Background

Why De-Zentralbild?

So far, pictures from the everyday life of former contract workers, international students or political emigrants in the GDR are widely unknown. Occasionally that even includes their own families, where the old photos gather dust in boxes and albums. They rarely make it into publications, museums or archives, despite the fact that they open up important perspectives on the history of migration to the GDR.

The Archive and Online Exhibition De-Zentralbild feature private photos of people, who have lived between 1957 and 1990 in the GDR. The pictures are linked with memories contained in those captured moments as well as with narratives about the life in East Germany. De-Zentralbild publishes and preserves photos that depict images of the migrants’ everyday life in the GDR, of private moments and situations, and represent them in the collective memory. Likewise, De-Zentralbild collects pictures and stories of people who voluntarily or involuntarily returned to their countries of origin. Their pictures and narratives also belong to Germany’s migration history.

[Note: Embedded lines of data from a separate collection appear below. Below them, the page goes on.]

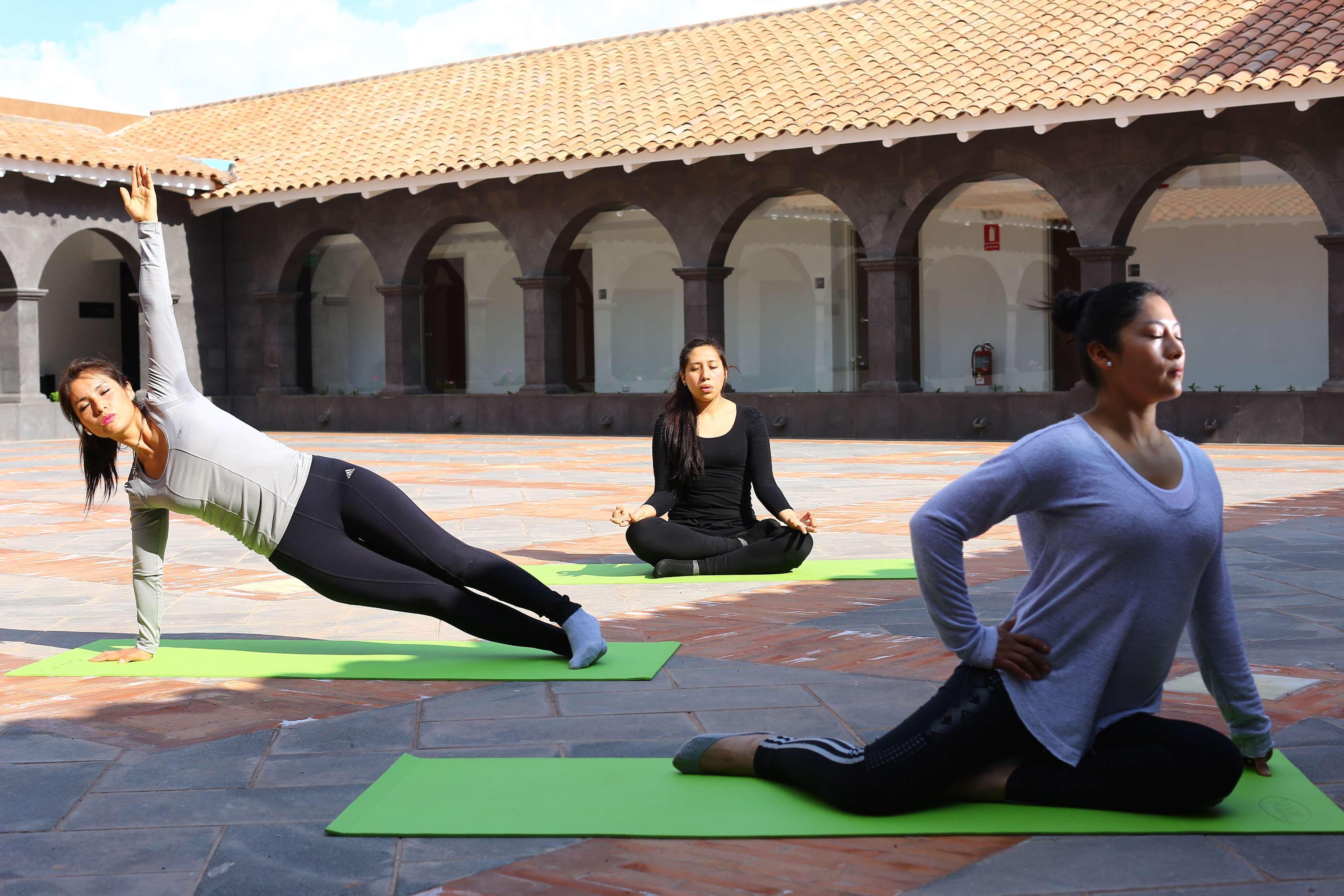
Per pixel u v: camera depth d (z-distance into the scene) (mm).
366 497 4746
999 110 17688
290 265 25859
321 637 5578
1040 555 3076
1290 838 2945
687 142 19984
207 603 6566
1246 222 21875
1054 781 3094
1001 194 23250
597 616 5934
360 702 4395
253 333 26375
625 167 21250
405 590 4742
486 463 15945
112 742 3955
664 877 2787
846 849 2930
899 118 18438
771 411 21141
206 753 3816
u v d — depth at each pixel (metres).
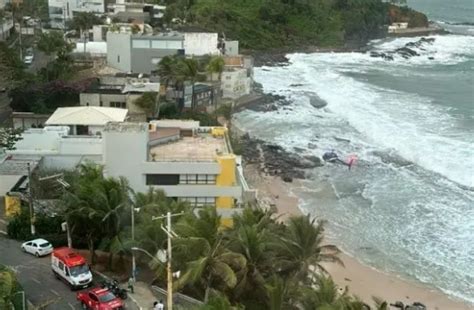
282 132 121.62
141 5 191.50
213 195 63.69
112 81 110.31
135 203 54.97
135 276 49.91
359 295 64.56
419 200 90.12
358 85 167.62
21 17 164.75
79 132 82.19
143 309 45.22
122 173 62.69
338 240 77.56
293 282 46.78
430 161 105.25
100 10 189.00
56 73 112.06
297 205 87.44
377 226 81.75
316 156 107.62
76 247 57.03
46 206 61.78
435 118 133.88
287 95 150.50
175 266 45.75
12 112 98.38
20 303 42.16
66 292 47.88
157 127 74.81
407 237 78.88
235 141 106.62
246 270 46.09
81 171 60.88
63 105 100.69
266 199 88.38
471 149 111.56
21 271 51.44
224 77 135.00
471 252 75.12
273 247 48.34
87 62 126.94
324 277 49.31
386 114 136.12
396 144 113.62
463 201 89.88
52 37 127.50
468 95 159.25
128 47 124.31
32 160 70.81
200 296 47.78
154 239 49.38
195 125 76.56
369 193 92.69
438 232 80.25
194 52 146.12
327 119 131.50
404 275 69.88
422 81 177.75
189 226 47.19
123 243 49.34
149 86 104.88
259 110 136.50
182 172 63.16
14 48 134.00
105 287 47.44
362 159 106.81
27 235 58.78
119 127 63.75
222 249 46.34
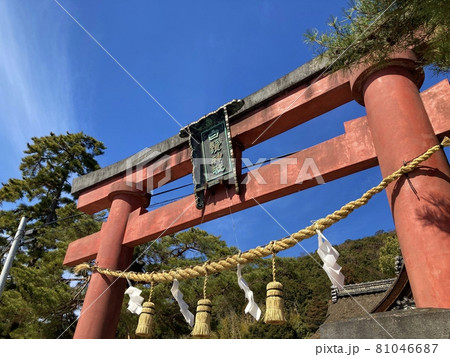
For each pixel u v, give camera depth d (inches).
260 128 302.4
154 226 320.5
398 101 215.9
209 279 614.9
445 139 186.2
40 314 565.3
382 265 1188.5
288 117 291.4
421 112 213.3
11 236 835.4
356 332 105.9
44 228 810.8
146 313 238.7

DOMiD e. V. — Documentation Center and Museum on Migration in Germany — archives those photos and information on a permanent basis, for which the lenders have given their consent.

Zentralbild und De-Zentralbild

Founded in 1952, the East German state photo agency was known as Zentralbild; it was affiliated with the Allgemeine Deutsche Nachrichtendienst (General German News Service, ADN), the state news agency of the GDR, and supplied photos for almost all national newspapers. The fact that the GDR did not consider itself an immigration country is reflected in the stock of Zentralbild. Migration was always intended to be temporary only, and the immigrants were to fulfill above all the political, economic and ideological purposes of their stay in East Germany. Hence the photographers working for Zentralbild were expected to portray the GDR migrants in keeping with those purposes. Photos from the Zentralbild archive rarely ever show migrant everyday life, or people who can be perceived as »Ossis[1] of Color«. Much more often, the official agency’s photos staged how diligently international students study together with other international students; how German colleagues train contract workers in modern industrial facilities and teach them the ropes. The pictures taken by Zentralbild photographers were mostly intended to illustrate international solidarity. Even to this day, these photos remain popular. They are available free of charge for science and political education.

 

Before the end of this year, E. will finish her assignment in the GDR and return to her homeland.

From the original caption of the photo Zentralbil 183-1984-0720-014

De-Zentralbild turns around this perspective: we collect and display private photos of migration to East Germany. These can be viewed online in context with the memories of their owners, who now live in many different places around the world. Thus a decentralized narrative emerged, which can be accessed in five different language versions.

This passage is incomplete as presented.